Task requirements
Transcribe only part of the material below: the lines from the one containing "- wall art [240,185,278,218]" through the one containing "remote control [1278,592,1444,620]", inclusive, exactly as written.

*** Begin section ***

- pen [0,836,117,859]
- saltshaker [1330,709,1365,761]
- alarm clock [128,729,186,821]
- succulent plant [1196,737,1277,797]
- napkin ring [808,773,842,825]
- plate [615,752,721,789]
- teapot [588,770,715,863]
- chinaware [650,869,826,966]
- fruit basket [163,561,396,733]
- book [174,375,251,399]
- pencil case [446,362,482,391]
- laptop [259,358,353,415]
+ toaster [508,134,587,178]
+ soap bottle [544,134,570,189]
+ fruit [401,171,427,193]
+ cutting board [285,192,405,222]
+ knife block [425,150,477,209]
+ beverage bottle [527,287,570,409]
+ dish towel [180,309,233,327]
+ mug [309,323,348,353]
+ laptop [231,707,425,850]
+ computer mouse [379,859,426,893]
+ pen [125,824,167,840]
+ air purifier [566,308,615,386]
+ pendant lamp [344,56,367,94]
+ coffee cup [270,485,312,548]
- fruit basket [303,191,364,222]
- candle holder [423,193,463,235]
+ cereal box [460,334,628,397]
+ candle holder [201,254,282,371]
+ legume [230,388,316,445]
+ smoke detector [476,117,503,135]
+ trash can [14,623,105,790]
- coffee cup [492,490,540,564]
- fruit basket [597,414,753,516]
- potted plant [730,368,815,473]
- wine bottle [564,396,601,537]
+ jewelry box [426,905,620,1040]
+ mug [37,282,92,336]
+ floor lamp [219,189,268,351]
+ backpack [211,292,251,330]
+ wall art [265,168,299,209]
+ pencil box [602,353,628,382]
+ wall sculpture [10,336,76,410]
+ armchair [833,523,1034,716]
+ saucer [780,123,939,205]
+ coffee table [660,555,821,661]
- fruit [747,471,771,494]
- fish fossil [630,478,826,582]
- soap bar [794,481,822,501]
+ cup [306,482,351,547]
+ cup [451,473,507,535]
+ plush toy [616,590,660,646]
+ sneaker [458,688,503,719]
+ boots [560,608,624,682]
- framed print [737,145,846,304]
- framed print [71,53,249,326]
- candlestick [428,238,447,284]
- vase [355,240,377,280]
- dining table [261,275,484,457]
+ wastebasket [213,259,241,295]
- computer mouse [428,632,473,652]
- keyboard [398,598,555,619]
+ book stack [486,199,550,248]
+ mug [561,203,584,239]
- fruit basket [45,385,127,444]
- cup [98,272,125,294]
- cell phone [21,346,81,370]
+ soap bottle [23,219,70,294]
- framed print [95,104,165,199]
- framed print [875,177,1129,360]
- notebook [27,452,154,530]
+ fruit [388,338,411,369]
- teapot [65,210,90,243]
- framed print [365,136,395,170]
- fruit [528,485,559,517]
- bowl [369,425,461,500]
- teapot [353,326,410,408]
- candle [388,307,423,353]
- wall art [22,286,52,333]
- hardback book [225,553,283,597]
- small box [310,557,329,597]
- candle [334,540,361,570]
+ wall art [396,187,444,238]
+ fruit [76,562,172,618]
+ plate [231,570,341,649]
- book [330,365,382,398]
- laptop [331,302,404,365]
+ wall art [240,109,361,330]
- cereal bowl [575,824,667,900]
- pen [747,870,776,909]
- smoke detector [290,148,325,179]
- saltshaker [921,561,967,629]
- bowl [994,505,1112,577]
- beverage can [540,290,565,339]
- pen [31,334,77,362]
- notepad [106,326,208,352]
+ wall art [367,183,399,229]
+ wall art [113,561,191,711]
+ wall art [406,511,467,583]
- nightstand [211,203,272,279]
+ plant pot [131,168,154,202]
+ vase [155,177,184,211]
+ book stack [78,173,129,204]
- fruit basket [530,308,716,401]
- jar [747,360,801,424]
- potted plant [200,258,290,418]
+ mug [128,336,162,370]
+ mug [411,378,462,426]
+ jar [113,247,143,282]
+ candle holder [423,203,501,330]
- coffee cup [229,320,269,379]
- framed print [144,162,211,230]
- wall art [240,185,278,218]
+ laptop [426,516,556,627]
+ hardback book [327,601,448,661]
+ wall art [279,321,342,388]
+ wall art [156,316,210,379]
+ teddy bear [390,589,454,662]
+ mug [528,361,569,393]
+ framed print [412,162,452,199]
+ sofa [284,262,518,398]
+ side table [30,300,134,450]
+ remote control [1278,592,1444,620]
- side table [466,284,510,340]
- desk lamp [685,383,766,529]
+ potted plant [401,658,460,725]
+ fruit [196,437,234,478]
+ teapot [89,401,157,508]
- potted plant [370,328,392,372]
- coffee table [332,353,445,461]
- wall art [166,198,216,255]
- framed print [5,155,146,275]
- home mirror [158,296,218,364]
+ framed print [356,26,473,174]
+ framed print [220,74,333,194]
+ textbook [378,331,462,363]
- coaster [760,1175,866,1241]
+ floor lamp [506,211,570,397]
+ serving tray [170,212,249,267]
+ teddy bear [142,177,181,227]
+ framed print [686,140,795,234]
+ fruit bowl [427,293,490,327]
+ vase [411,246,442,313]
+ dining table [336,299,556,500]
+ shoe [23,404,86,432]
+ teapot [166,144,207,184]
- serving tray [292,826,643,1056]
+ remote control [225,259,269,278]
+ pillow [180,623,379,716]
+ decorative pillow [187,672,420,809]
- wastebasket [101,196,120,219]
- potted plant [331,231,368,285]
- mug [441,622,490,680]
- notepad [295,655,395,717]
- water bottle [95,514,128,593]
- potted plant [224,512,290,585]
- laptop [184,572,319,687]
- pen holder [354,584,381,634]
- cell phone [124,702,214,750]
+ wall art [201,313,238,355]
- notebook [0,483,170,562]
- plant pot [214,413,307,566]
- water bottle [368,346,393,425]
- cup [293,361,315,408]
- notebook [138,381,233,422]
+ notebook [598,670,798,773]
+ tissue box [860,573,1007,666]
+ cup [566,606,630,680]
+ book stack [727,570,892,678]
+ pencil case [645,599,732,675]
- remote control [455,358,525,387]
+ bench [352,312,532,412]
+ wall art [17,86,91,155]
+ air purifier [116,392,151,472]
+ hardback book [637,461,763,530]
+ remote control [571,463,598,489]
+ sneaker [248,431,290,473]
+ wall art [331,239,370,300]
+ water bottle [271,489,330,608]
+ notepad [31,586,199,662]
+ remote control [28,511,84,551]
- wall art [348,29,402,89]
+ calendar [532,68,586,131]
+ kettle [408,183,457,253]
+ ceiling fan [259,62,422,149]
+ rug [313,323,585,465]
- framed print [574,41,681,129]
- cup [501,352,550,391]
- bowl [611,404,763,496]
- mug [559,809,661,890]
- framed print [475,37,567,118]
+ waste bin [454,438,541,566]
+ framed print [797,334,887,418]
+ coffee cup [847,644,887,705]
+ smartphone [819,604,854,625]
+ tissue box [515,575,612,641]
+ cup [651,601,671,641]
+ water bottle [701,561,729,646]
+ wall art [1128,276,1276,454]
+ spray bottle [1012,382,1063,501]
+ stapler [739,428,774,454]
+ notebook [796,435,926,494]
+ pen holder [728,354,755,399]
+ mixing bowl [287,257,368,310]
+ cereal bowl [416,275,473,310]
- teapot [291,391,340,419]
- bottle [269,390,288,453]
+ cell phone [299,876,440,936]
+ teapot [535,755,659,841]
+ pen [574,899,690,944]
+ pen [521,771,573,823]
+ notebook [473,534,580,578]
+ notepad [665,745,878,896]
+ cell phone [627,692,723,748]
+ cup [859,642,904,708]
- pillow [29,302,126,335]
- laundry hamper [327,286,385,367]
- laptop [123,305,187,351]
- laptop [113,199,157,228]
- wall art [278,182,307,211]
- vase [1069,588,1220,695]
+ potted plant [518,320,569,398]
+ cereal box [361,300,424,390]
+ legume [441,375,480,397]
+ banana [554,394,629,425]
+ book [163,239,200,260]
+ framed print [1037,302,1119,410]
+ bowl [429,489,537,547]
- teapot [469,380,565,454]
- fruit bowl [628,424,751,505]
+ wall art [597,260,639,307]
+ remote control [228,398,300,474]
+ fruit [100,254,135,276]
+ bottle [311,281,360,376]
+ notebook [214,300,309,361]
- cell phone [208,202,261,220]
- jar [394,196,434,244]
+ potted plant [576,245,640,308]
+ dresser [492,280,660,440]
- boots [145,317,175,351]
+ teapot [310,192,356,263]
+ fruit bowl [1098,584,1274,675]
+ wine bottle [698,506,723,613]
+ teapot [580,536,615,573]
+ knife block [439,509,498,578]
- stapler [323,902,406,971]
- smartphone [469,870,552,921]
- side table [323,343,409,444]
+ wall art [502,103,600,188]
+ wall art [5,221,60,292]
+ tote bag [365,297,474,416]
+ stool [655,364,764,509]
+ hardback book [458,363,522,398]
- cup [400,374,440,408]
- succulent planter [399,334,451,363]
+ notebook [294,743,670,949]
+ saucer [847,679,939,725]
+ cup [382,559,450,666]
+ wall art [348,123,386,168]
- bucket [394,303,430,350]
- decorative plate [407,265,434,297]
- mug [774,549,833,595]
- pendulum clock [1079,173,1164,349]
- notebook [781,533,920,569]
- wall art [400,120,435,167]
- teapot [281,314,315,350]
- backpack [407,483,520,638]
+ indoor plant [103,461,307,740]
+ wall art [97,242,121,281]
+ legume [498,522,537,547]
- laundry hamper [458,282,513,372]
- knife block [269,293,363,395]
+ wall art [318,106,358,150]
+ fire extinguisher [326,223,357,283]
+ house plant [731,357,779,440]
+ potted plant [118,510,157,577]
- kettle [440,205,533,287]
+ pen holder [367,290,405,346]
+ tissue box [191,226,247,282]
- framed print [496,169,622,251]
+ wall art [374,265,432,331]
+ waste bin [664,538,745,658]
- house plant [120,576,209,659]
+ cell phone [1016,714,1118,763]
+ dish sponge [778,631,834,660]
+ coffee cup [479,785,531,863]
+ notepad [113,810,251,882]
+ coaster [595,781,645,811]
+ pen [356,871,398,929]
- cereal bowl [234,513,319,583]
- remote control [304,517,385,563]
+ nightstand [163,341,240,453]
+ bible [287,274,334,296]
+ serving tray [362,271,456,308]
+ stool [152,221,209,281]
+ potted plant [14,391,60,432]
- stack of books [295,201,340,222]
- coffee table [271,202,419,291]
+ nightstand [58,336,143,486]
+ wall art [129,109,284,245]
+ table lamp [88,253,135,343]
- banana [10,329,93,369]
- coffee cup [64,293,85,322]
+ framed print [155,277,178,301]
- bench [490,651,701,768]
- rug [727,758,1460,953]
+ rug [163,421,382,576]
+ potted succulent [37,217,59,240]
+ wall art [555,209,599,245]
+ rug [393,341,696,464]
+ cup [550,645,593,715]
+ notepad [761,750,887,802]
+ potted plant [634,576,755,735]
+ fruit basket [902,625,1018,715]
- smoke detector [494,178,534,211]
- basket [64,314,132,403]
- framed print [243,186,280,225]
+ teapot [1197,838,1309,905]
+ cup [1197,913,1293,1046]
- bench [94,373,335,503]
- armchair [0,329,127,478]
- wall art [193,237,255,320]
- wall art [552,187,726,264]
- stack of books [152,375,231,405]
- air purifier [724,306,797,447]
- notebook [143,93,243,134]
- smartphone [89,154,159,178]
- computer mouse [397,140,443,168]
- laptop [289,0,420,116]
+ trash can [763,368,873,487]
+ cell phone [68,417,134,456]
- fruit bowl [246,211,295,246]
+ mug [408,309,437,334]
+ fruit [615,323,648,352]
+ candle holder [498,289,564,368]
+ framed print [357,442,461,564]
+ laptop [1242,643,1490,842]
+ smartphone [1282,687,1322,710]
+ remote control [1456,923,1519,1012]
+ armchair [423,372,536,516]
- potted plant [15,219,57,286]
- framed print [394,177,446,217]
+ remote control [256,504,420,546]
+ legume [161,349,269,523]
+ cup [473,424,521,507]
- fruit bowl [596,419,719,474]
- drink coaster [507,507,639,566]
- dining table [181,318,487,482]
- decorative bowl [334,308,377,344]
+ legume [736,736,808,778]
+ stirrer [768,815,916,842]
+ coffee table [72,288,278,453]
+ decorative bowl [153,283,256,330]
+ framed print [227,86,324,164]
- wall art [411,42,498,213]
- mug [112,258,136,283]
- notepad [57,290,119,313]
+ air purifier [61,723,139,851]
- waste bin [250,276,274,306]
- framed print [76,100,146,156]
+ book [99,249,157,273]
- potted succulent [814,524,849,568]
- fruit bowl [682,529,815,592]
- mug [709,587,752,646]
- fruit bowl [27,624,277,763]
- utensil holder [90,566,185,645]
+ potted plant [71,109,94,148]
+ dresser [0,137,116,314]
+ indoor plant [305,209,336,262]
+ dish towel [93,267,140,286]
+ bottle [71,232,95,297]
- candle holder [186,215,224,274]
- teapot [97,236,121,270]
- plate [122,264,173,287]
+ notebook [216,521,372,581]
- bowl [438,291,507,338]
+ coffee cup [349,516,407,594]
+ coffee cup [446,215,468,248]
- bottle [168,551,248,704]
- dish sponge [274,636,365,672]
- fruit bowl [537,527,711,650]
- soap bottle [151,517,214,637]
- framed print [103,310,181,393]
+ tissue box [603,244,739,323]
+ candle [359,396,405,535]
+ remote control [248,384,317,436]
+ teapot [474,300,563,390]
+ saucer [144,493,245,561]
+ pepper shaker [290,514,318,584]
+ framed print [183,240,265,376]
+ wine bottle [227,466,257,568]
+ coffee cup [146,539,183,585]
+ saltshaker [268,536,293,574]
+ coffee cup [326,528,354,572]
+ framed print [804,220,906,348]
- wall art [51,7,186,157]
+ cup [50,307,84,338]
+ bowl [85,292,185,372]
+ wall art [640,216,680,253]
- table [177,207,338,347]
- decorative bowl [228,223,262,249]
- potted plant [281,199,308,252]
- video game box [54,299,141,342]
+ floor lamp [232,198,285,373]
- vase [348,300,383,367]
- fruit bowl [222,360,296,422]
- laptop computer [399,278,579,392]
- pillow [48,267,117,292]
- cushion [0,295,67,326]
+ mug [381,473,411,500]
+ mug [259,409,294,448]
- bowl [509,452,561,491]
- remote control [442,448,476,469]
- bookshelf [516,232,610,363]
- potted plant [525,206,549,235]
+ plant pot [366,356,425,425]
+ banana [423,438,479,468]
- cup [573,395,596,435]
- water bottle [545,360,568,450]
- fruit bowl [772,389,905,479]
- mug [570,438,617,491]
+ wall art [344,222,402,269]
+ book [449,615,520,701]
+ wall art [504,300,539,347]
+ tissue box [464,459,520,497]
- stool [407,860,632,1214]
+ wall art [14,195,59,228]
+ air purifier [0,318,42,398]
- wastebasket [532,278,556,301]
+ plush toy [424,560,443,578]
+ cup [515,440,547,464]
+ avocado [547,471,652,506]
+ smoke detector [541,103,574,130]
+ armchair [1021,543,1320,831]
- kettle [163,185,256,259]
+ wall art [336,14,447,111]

*** End section ***

Task response
- wall art [240,185,278,218]
+ laptop [426,516,556,627]
+ hardback book [327,601,448,661]
+ wall art [279,321,342,388]
+ wall art [156,316,210,379]
+ teddy bear [390,589,454,662]
+ mug [528,361,569,393]
+ framed print [412,162,452,199]
+ sofa [284,262,518,398]
+ side table [30,300,134,450]
+ remote control [1278,592,1444,620]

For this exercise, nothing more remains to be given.